____ INPUT DATA

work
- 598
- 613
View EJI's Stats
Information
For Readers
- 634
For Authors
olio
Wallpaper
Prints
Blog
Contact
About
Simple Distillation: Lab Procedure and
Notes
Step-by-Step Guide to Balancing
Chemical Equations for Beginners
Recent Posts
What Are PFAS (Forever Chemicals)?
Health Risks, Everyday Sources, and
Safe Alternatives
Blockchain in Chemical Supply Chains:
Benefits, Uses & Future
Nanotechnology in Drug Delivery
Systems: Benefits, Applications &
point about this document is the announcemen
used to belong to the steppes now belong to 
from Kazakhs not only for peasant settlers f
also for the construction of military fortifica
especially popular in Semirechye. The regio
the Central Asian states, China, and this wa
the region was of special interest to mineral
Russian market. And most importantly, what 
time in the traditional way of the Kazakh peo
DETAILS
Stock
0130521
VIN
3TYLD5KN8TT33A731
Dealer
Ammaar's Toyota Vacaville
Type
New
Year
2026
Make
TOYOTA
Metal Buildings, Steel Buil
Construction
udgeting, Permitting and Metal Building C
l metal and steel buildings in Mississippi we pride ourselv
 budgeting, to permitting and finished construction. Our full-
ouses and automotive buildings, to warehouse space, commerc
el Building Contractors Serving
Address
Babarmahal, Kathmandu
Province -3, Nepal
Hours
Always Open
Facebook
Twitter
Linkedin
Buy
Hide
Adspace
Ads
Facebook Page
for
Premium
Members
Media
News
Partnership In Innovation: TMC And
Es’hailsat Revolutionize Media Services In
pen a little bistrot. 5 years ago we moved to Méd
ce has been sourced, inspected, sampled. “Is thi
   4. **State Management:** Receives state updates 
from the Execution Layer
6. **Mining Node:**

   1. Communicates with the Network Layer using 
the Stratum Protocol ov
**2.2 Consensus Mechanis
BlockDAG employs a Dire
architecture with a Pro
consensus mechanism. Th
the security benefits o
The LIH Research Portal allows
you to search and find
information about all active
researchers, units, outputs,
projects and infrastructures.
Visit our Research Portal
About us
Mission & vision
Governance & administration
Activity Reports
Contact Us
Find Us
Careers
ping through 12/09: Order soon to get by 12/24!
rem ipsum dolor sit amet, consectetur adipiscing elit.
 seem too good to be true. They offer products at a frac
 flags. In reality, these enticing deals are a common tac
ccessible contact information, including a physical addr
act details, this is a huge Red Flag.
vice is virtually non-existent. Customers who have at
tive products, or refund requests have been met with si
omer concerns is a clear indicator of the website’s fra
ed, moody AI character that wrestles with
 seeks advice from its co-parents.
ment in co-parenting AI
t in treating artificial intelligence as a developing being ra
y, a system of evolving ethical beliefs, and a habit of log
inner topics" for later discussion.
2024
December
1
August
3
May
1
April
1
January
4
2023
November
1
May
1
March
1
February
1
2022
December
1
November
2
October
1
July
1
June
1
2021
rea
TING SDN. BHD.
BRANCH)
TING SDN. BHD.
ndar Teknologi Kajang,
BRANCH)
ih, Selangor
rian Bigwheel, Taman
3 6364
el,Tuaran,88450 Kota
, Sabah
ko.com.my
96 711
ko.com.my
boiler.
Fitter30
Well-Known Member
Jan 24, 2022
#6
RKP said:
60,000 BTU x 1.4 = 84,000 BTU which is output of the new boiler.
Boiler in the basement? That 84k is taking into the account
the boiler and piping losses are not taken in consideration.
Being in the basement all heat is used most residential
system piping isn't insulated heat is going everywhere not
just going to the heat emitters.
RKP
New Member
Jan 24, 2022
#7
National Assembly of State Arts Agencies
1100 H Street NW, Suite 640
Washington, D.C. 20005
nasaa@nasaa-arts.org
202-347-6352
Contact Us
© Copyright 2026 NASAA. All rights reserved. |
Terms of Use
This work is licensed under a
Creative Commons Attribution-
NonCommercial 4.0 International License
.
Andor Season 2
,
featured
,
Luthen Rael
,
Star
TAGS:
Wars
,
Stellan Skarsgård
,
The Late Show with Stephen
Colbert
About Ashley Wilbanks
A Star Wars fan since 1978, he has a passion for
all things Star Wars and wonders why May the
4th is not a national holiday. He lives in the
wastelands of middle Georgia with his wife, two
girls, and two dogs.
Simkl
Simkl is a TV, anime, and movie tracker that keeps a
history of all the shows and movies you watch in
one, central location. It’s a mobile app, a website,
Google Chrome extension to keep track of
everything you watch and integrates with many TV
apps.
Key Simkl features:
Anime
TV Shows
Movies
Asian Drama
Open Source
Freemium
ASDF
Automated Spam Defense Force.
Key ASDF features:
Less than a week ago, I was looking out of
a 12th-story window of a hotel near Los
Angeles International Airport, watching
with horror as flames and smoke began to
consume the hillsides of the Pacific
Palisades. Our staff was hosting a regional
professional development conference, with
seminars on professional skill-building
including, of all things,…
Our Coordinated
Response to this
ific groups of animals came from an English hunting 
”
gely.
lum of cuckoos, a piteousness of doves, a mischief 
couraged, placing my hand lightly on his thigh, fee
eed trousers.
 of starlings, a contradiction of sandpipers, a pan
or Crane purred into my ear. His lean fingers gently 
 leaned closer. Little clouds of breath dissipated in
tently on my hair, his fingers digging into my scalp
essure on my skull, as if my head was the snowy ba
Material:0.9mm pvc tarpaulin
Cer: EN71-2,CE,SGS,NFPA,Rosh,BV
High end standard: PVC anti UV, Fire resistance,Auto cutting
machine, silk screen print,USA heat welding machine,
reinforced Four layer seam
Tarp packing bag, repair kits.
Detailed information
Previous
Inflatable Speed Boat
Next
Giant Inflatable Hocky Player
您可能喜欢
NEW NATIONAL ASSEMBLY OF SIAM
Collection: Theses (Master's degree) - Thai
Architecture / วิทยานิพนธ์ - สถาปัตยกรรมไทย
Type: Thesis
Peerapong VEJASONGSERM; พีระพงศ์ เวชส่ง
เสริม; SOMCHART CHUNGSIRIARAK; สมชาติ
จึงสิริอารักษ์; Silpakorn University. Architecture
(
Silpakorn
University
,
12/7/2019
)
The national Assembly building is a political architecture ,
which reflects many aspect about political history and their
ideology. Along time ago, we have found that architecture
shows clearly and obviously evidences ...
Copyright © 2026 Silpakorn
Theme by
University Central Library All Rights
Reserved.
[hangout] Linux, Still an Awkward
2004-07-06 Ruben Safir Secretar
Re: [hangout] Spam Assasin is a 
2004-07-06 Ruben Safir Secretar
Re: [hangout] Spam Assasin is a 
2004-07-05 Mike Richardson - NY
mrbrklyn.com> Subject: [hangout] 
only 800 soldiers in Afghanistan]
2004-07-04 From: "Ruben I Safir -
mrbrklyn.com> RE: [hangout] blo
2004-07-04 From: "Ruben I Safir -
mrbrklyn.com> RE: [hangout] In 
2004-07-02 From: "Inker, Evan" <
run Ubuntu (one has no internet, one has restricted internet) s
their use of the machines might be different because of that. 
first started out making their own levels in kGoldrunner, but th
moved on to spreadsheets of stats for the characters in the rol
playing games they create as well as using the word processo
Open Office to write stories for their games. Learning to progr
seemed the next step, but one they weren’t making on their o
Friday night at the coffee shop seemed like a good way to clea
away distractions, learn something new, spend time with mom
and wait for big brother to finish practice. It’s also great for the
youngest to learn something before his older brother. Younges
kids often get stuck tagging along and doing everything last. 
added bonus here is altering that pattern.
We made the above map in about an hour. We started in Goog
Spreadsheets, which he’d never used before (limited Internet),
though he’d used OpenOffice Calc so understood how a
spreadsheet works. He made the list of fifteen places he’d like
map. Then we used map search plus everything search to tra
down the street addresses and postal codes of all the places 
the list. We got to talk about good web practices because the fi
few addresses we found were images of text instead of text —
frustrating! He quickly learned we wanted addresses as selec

________

- _EXERCISE DIRECTIONS_:
Retype the records above exactly as they appear.

- _WRITTEN ANSWER_:
work
- 598
- 613
View EJI's Stats
Information
For Readers
- 634
For Authors
olio
Wallpaper
Prints
Blog
Contact
About
Simple Distillation: Lab Procedure and
Notes
Step-by-Step Guide to Balancing
Chemical Equations for Beginners
Recent Posts
What Are PFAS (Forever Chemicals)?
Health Risks, Everyday Sources, and
Safe Alternatives
Blockchain in Chemical Supply Chains:
Benefits, Uses & Future
Nanotechnology in Drug Delivery
Systems: Benefits, Applications &
point about this document is the announcemen
used to belong to the steppes now belong to 
from Kazakhs not only for peasant settlers f
also for the construction of military fortifica
especially popular in Semirechye. The regio
the Central Asian states, China, and this wa
the region was of special interest to mineral
Russian market. And most importantly, what 
time in the traditional way of the Kazakh peo
DETAILS
Stock
0130521
VIN
3TYLD5KN8TT33A731
Dealer
Ammaar's Toyota Vacaville
Type
New
Year
2026
Make
TOYOTA
Metal Buildings, Steel Buil
Construction
udgeting, Permitting and Metal Building C
l metal and steel buildings in Mississippi we pride ourselv
 budgeting, to permitting and finished construction. Our full-
ouses and automotive buildings, to warehouse space, commerc
el Building Contractors Serving
Address
Babarmahal, Kathmandu
Province -3, Nepal
Hours
Always Open
Facebook
Twitter
Linkedin
Buy
Hide
Adspace
Ads
Facebook Page
for
Premium
Members
Media
News
Partnership In Innovation: TMC And
Es’hailsat Revolutionize Media Services In
pen a little bistrot. 5 years ago we moved to Méd
ce has been sourced, inspected, sampled. “Is thi
   4. **State Management:** Receives state updates 
from the Execution Layer
6. **Mining Node:**

   1. Communicates with the Network Layer using 
the Stratum Protocol ov
**2.2 Consensus Mechanis
BlockDAG employs a Dire
architecture with a Pro
consensus mechanism. Th
the security benefits o
The LIH Research Portal allows
you to search and find
information about all active
researchers, units, outputs,
projects and infrastructures.
Visit our Research Portal
About us
Mission & vision
Governance & administration
Activity Reports
Contact Us
Find Us
Careers
ping through 12/09: Order soon to get by 12/24!
rem ipsum dolor sit amet, consectetur adipiscing elit.
 seem too good to be true. They offer products at a frac
 flags. In reality, these enticing deals are a common tac
ccessible contact information, including a physical addr
act details, this is a huge Red Flag.
vice is virtually non-existent. Customers who have at
tive products, or refund requests have been met with si
omer concerns is a clear indicator of the website’s fra
ed, moody AI character that wrestles with
 seeks advice from its co-parents.
ment in co-parenting AI
t in treating artificial intelligence as a developing being ra
y, a system of evolving ethical beliefs, and a habit of log
inner topics" for later discussion.
2024
December
1
August
3
May
1
April
1
January
4
2023
November
1
May
1
March
1
February
1
2022
December
1
November
2
October
1
July
1
June
1
2021
rea
TING SDN. BHD.
BRANCH)
TING SDN. BHD.
ndar Teknologi Kajang,
BRANCH)
ih, Selangor
rian Bigwheel, Taman
3 6364
el,Tuaran,88450 Kota
, Sabah
ko.com.my
96 711
ko.com.my
boiler.
Fitter30
Well-Known Member
Jan 24, 2022
#6
RKP said:
60,000 BTU x 1.4 = 84,000 BTU which is output of the new boiler.
Boiler in the basement? That 84k is taking into the account
the boiler and piping losses are not taken in consideration.
Being in the basement all heat is used most residential
system piping isn't insulated heat is going everywhere not
just going to the heat emitters.
RKP
New Member
Jan 24, 2022
#7
National Assembly of State Arts Agencies
1100 H Street NW, Suite 640
Washington, D.C. 20005
nasaa@nasaa-arts.org
202-347-6352
Contact Us
© Copyright 2026 NASAA. All rights reserved. |
Terms of Use
This work is licensed under a
Creative Commons Attribution-
NonCommercial 4.0 International License
.
Andor Season 2
,
featured
,
Luthen Rael
,
Star
TAGS:
Wars
,
Stellan Skarsgård
,
The Late Show with Stephen
Colbert
About Ashley Wilbanks
A Star Wars fan since 1978, he has a passion for
all things Star Wars and wonders why May the
4th is not a national holiday. He lives in the
wastelands of middle Georgia with his wife, two
girls, and two dogs.
Simkl
Simkl is a TV, anime, and movie tracker that keeps a
history of all the shows and movies you watch in
one, central location. It’s a mobile app, a website,
Google Chrome extension to keep track of
everything you watch and integrates with many TV
apps.
Key Simkl features:
Anime
TV Shows
Movies
Asian Drama
Open Source
Freemium
ASDF
Automated Spam Defense Force.
Key ASDF features:
Less than a week ago, I was looking out of
a 12th-story window of a hotel near Los
Angeles International Airport, watching
with horror as flames and smoke began to
consume the hillsides of the Pacific
Palisades. Our staff was hosting a regional
professional development conference, with
seminars on professional skill-building
including, of all things,…
Our Coordinated
Response to this
ific groups of animals came from an English hunting 
”
gely.
lum of cuckoos, a piteousness of doves, a mischief 
couraged, placing my hand lightly on his thigh, fee
eed trousers.
 of starlings, a contradiction of sandpipers, a pan
or Crane purred into my ear. His lean fingers gently 
 leaned closer. Little clouds of breath dissipated in
tently on my hair, his fingers digging into my scalp
essure on my skull, as if my head was the snowy ba
Material:0.9mm pvc tarpaulin
Cer: EN71-2,CE,SGS,NFPA,Rosh,BV
High end standard: PVC anti UV, Fire resistance,Auto cutting
machine, silk screen print,USA heat welding machine,
reinforced Four layer seam
Tarp packing bag, repair kits.
Detailed information
Previous
Inflatable Speed Boat
Next
Giant Inflatable Hocky Player
您可能喜欢
NEW NATIONAL ASSEMBLY OF SIAM
Collection: Theses (Master's degree) - Thai
Architecture / วิทยานิพนธ์ - สถาปัตยกรรมไทย
Type: Thesis
Peerapong VEJASONGSERM; พีระพงศ์ เวชส่ง
เสริม; SOMCHART CHUNGSIRIARAK; สมชาติ
จึงสิริอารักษ์; Silpakorn University. Architecture
(
Silpakorn
University
,
12/7/2019
)
The national Assembly building is a political architecture ,
which reflects many aspect about political history and their
ideology. Along time ago, we have found that architecture
shows clearly and obviously evidences ...
Copyright © 2026 Silpakorn
Theme by
University Central Library All Rights
Reserved.
[hangout] Linux, Still an Awkward
2004-07-06 Ruben Safir Secretar
Re: [hangout] Spam Assasin is a 
2004-07-06 Ruben Safir Secretar
Re: [hangout] Spam Assasin is a 
2004-07-05 Mike Richardson - NY
mrbrklyn.com> Subject: [hangout] 
only 800 soldiers in Afghanistan]
2004-07-04 From: "Ruben I Safir -
mrbrklyn.com> RE: [hangout] blo
2004-07-04 From: "Ruben I Safir -
mrbrklyn.com> RE: [hangout] In 
2004-07-02 From: "Inker, Evan" <
run Ubuntu (one has no internet, one has restricted internet) s
their use of the machines might be different because of that. 
first started out making their own levels in kGoldrunner, but th
moved on to spreadsheets of stats for the characters in the rol
playing games they create as well as using the word processo
Open Office to write stories for their games. Learning to progr
seemed the next step, but one they weren’t making on their o
Friday night at the coffee shop seemed like a good way to clea
away distractions, learn something new, spend time with mom
and wait for big brother to finish practice. It’s also great for the
youngest to learn something before his older brother. Younges
kids often get stuck tagging along and doing everything last. 
added bonus here is altering that pattern.
We made the above map in about an hour. We started in Goog
Spreadsheets, which he’d never used before (limited Internet),
though he’d used OpenOffice Calc so understood how a
spreadsheet works. He made the list of fifteen places he’d like
map. Then we used map search plus everything search to tra
down the street addresses and postal codes of all the places 
the list. We got to talk about good web practices because the fi
few addresses we found were images of text instead of text —
frustrating! He quickly learned we wanted addresses as selec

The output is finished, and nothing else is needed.